Al-Habib, seorang yang dikasihi oleh banyak orang dan senansiasa didamba malam itu mengimani shalat isya suatu jamaah yang terdiri dari para pejabat negara dan pemuka masyarakat. Berbeda dengan adatnya, sesudah tahiyat akhir diakhiri dengan salam. Al-Habib langsung membalikkan tubuhnya, menghadapkan wajahnya kepada para jemaah dan menyorotkan matanya; tajam-tajam.
“Salah seorang dari kalian keluarlah sejenak dari ruang ini”, katanya, “di halaman depan sedang berdiri seorang penjual kacang godok.
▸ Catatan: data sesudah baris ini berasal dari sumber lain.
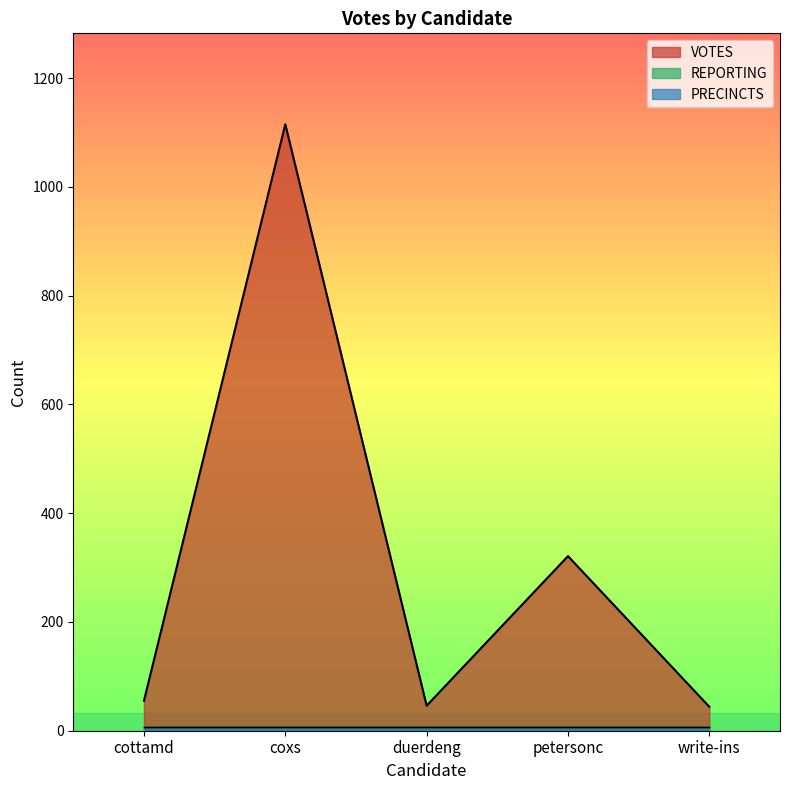

True or false: REPORTING has a value of 7 at petersonc.

True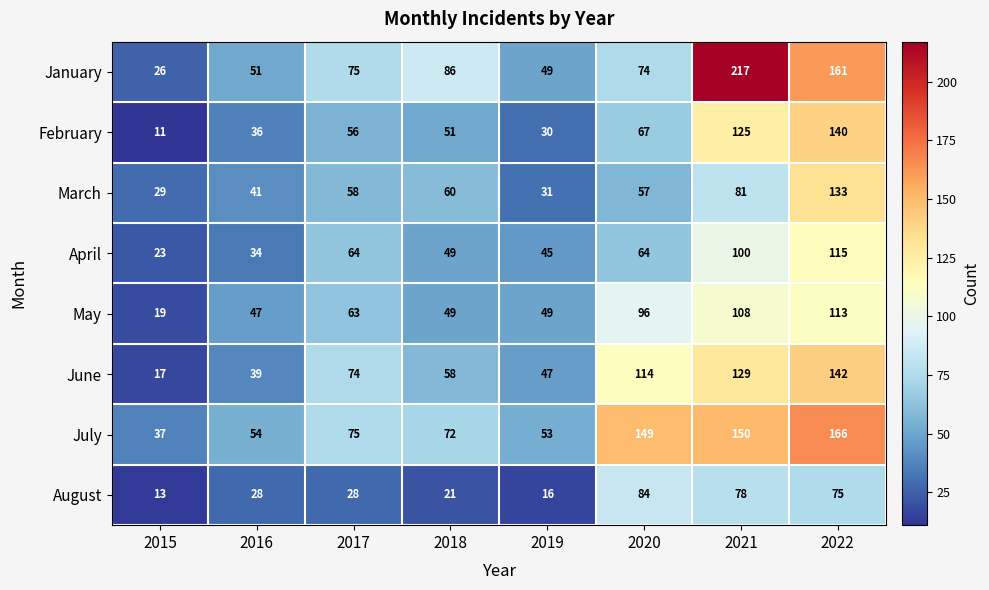

What is the average value of the January series?

92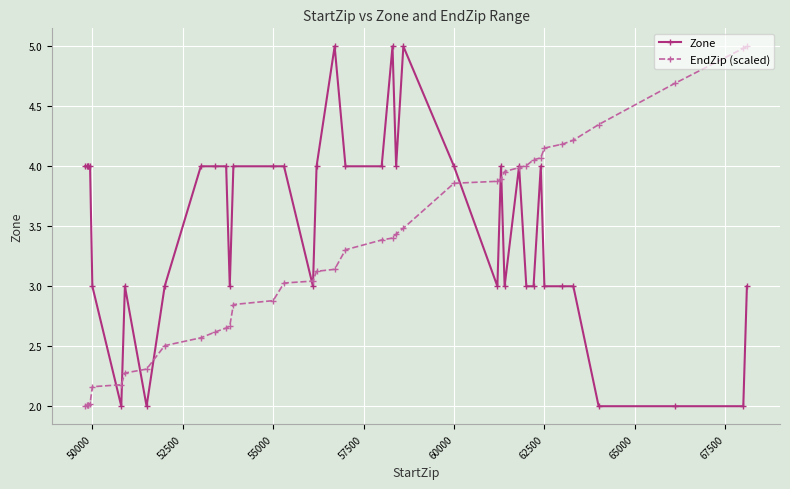

List the series in order of their overall mean, lowest first.

EndZip (scaled), Zone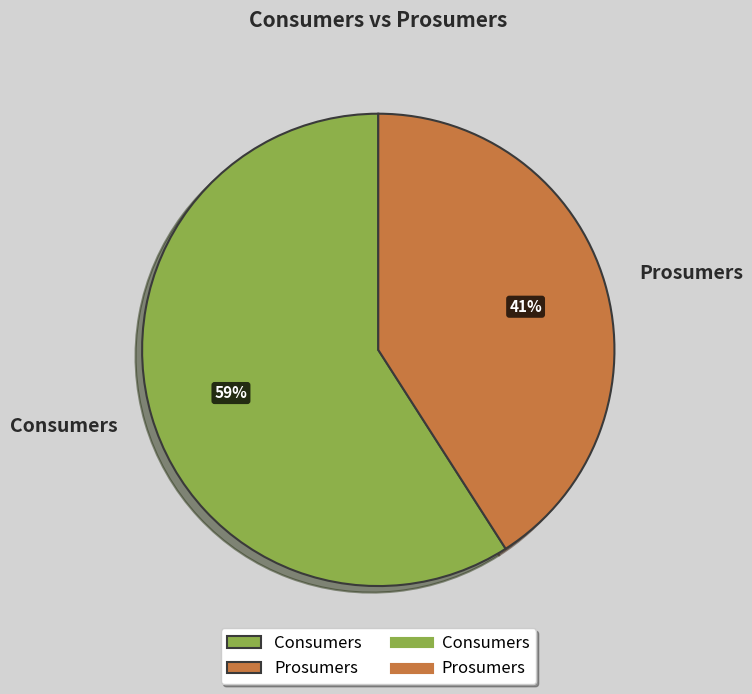

Approximately how many times larger is the value at Prosumers compared to Consumers?

0.7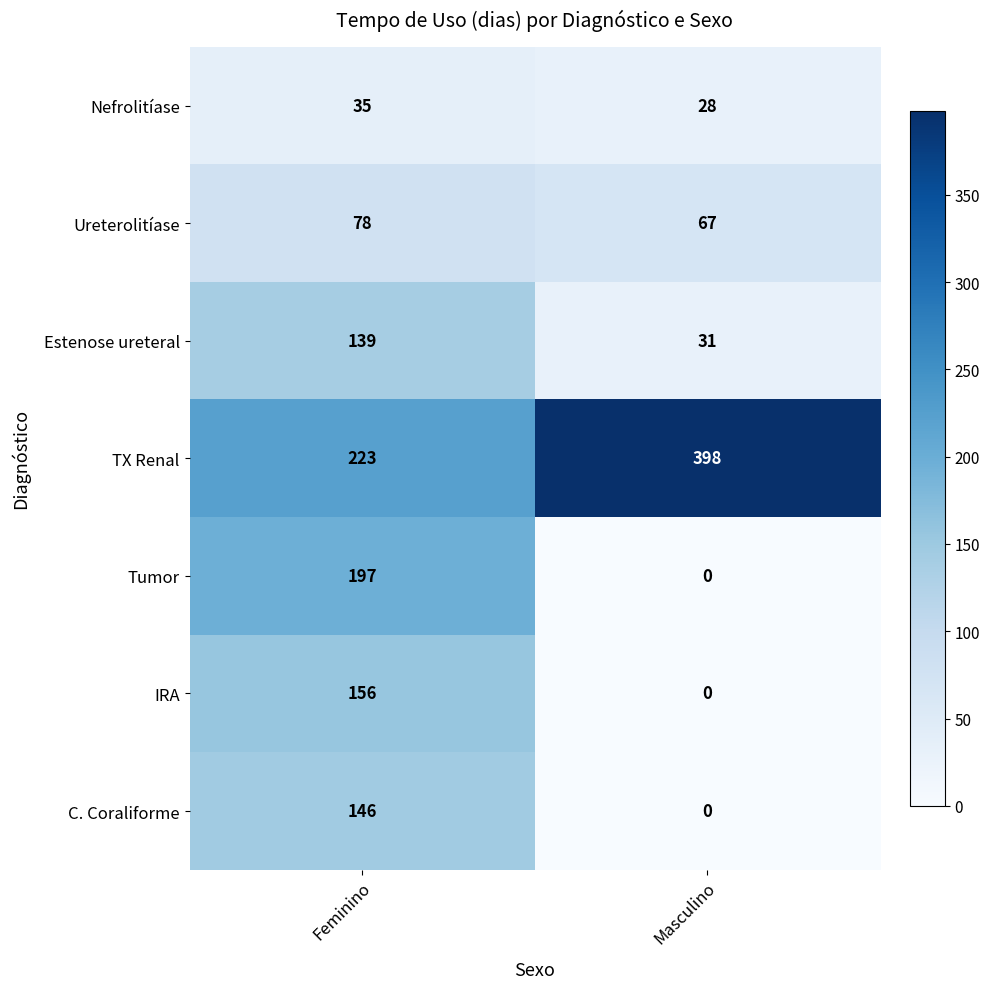

What is the spread (max minus min) of values at Masculino?

398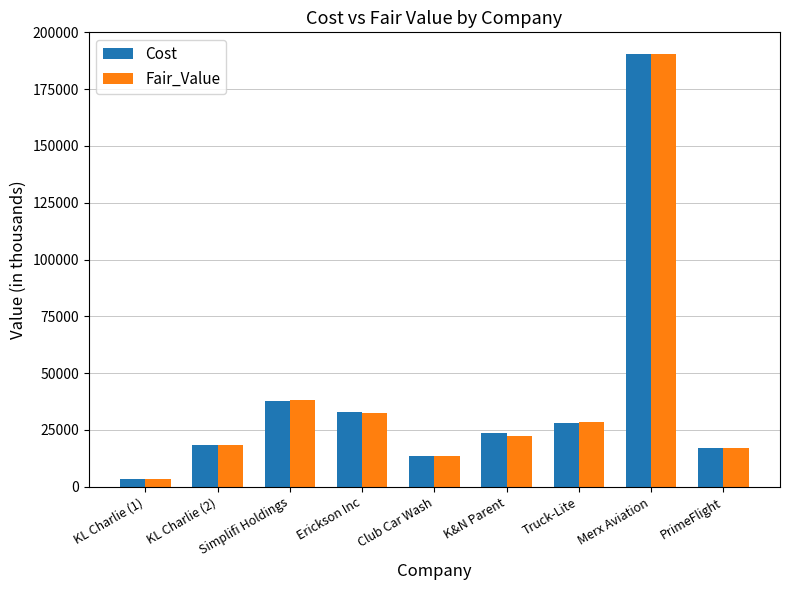

Which category has the highest value in the Cost series?

Merx Aviation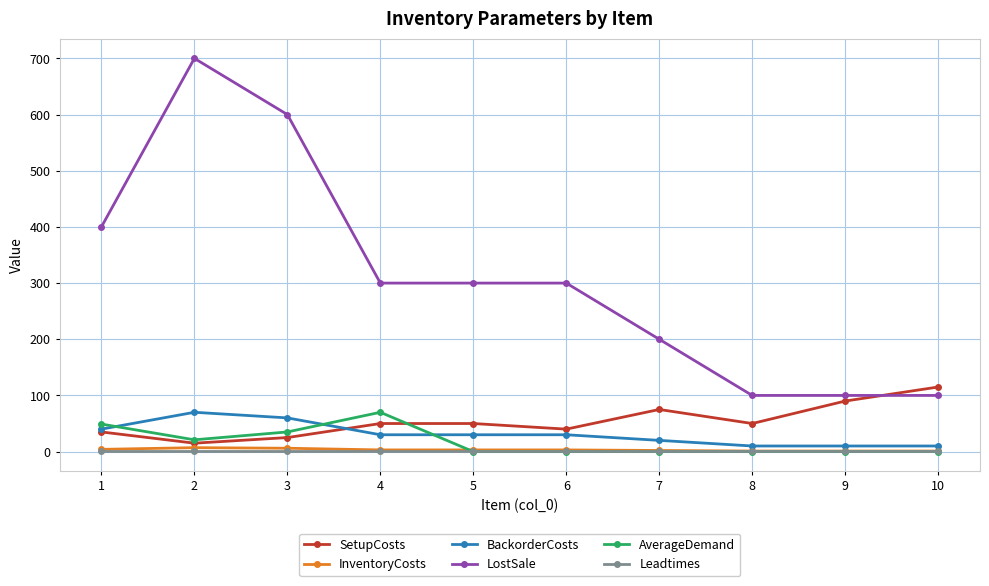

How many times do LostSale and SetupCosts cross each other?

1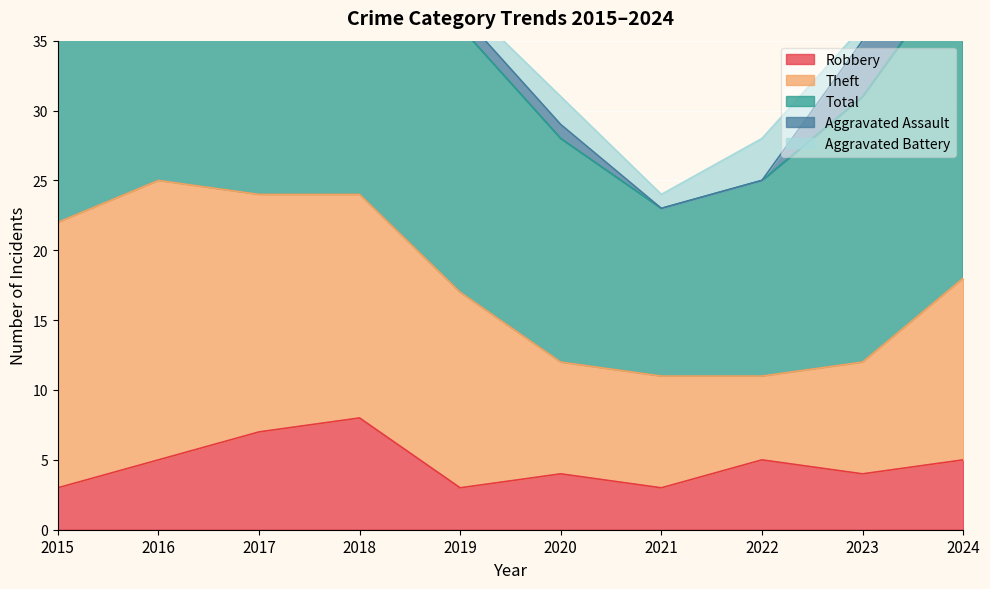

Reading left to right, list all the values displayed in this chart.

Robbery: 3	5	7	8	3	4	3	5	4	5
Theft: 19	20	17	16	14	8	8	6	8	13
Total: 22	26	30	24	19	16	12	14	19	23
Aggravated Assault: 0	1	4	0	1	1	0	0	4	3
Aggravated Battery: 0	0	2	0	1	2	1	3	1	2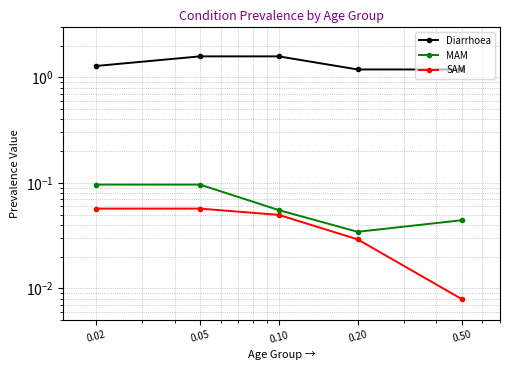

Which category has the highest value in the SAM series?

0.02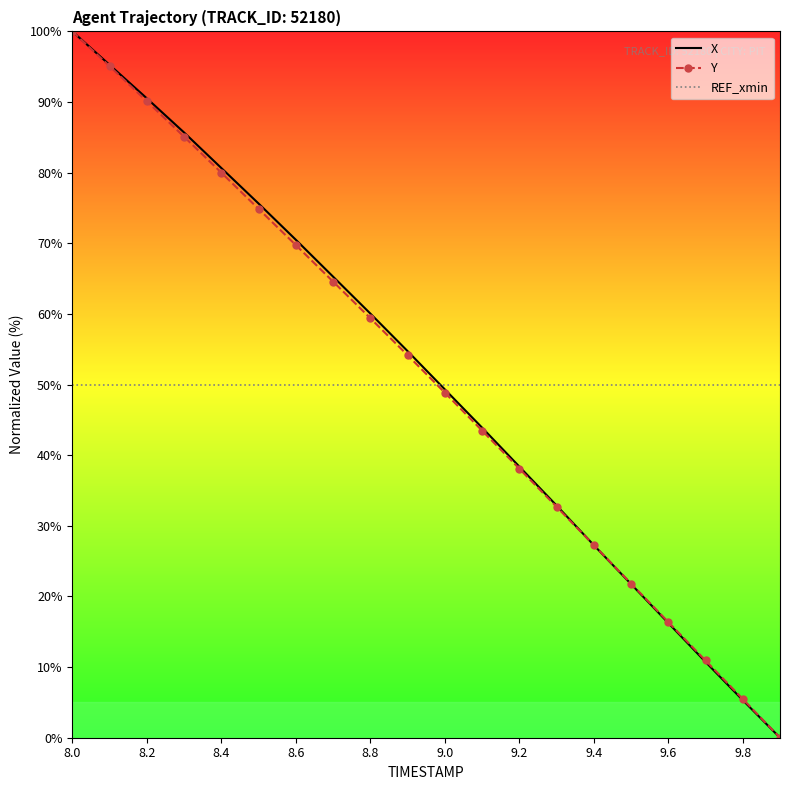

True or false: REF_xmin and Y intersect in this chart.

True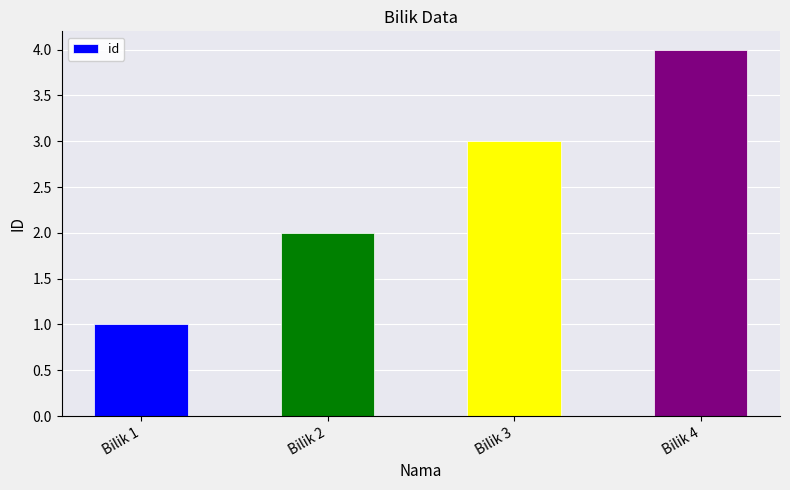

What is the greatest value displayed?

4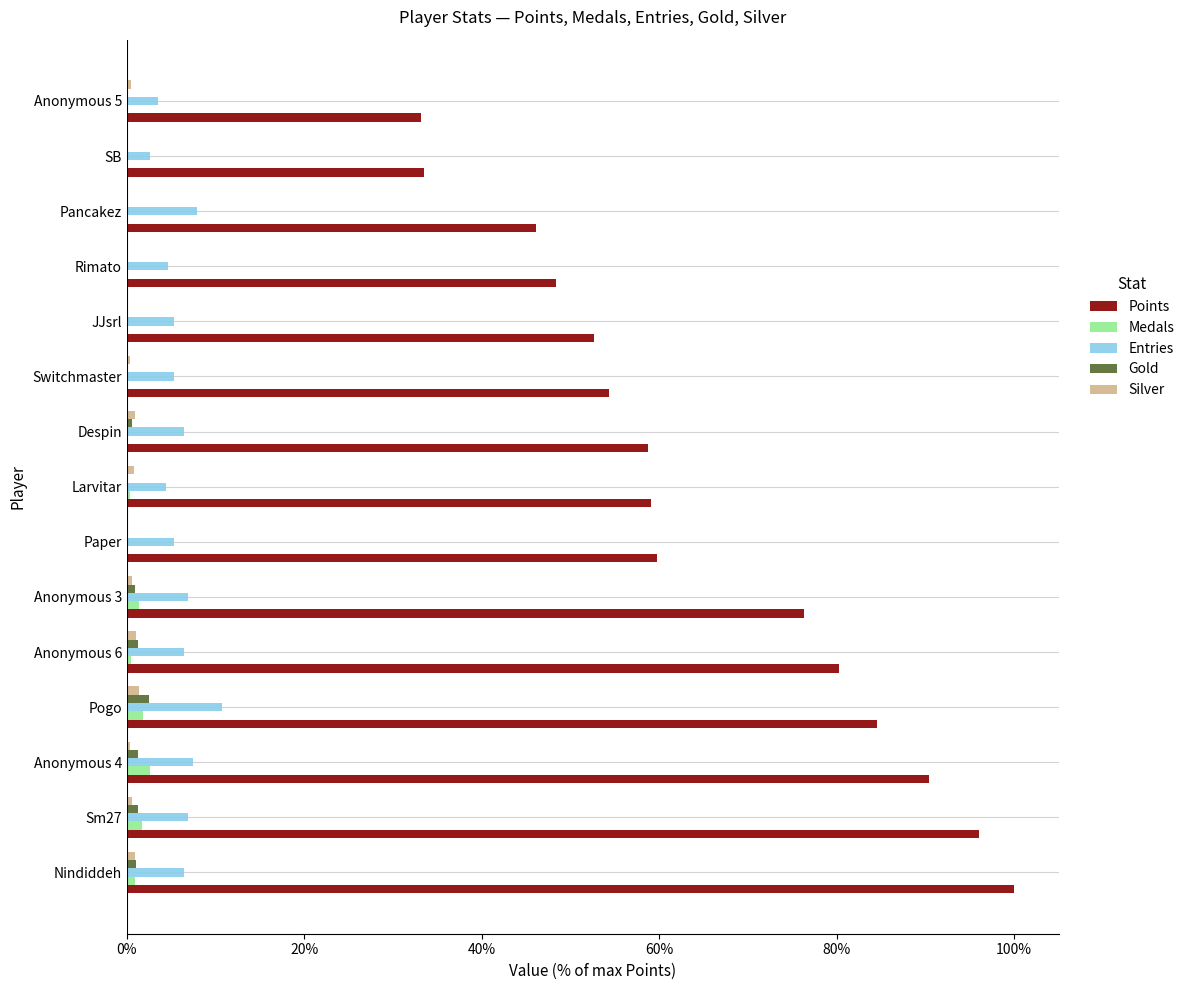

At how many categories does at least one series exceed 0?

15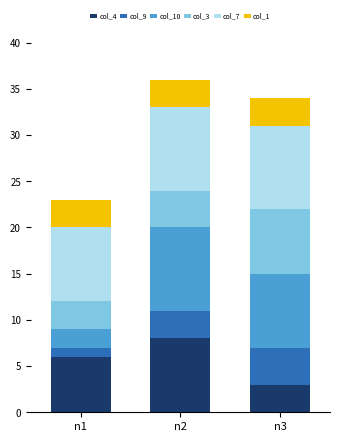

Is it true that col_4 equals 6 at n1?

True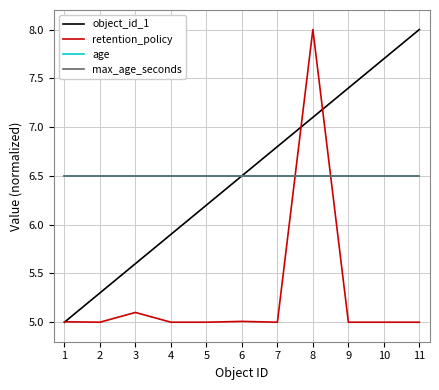

The retention_policy series shows 5.0 at 4. True or false?

True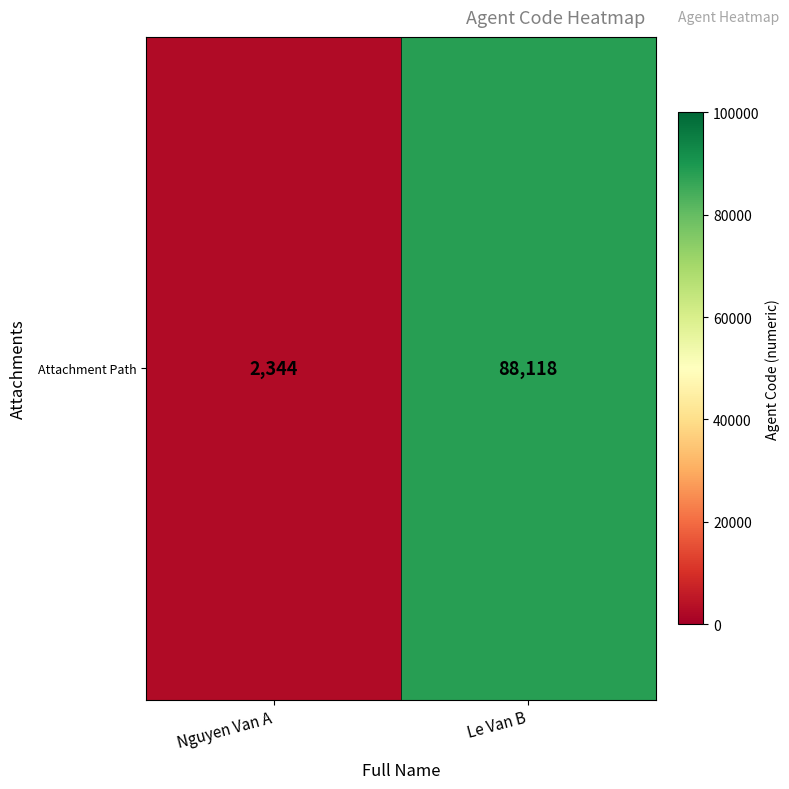

Rank the categories by value from highest to lowest.

Le Van B, Nguyen Van A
Keluarkan sebagian dari uang kalian, belilah barang beberapa bungkus. “ Beberapa orang langsung berdiri dan berlari keluar, dan kembali ke ruangan beberapa saat kemudian.
“Makanlah kalian semua” lanjut Al-Habib “Makanlah biji kacang-kacang itu, yang diciptakan oleh Allah dengan kemuliaan, yang dijual oleh kemuliaan, dan dibeli oleh kemuliaan.
Para jamaah tak tak begitu memahami kata-kata Al-Habib, sehingga ambil menguliti dan memakan kacang, wajah mereka tampak kosong. “Setiap penerimaan dan pengeluaran uang,” kata Al-Habib, “hendaklah dipertimbangkan berdasarkan nilai kemuliaan. Bagimana mencari uang, bagaimana sifat datangnya uang ke saku kalian, untuk apa dan kepada siapa uang itu dibelanjakan atau diberikan, akan menjadi ibadah yang tertinggi derajatnya apabila diberangkatkan untuk perhitungan untuk memperoleh kemulian.”
“Tetapi ya Habib,” seseorang bertanya, “apa hubungan antara kita beli kacang malam ini dengan kemuliaan?
”Al-Habib menjawab, “Penjual kacang itu bekerja sampai larut malam atau bahkan sampai menjelang pagi. Ia menyusuri jalanan, menembus gang-gang kota dan kampung-kampung. Di malam hari pada umumnya orang tidur, tetapi penjual kacang itu amat yakin bahwa Allah membagi rejeki bahkan kepada seekor nyamuk pun. Itu taqwa namanya.Berbeda dari sebagian kalian yang sering tak yakin akan kemuliaan Allah, sehingga cemas dan untuk menghilangkan kecemasan hidupnya ia lantas melakukan korupsi, menjilat atasan serta bersedia melakukan doa apapun saja asal mendatangkan uang.
Suasana menjadi hening. Para jamaah menundukkan kepala dalam-dalam. Dan Habib berkata: “Punyakah kalian ketahanan mental setinggi itu? “Al-Habib bertanya lagi ,”Lebih muliakah kalian dibanding penjual kacang itu? Lebih rendahkah derajat penjual kacang itu itu dibanding kalian atau di mata Allah lebih tinggi maqom-nya dari kalian? Kalau demikian, kenapa di hati kalian selalu ada perasaan dan anggapan bahwa seorang penjual kacang adalah orang rendah dan orang kecil?”
Dan ketika Al-Habib akhirnya mengatakan, “Maha Mulia Allah yang menciptakan kacang, sangat mulia si penjual kacang itu dalam pekerjaannya, serta mulia pulalah kalian yang membeli kacang berdasarkan makrifat terhadap kemuliaan…” Salah seorang berteriak, melompat dan memeluk tubuh Al-Habib erat-erat.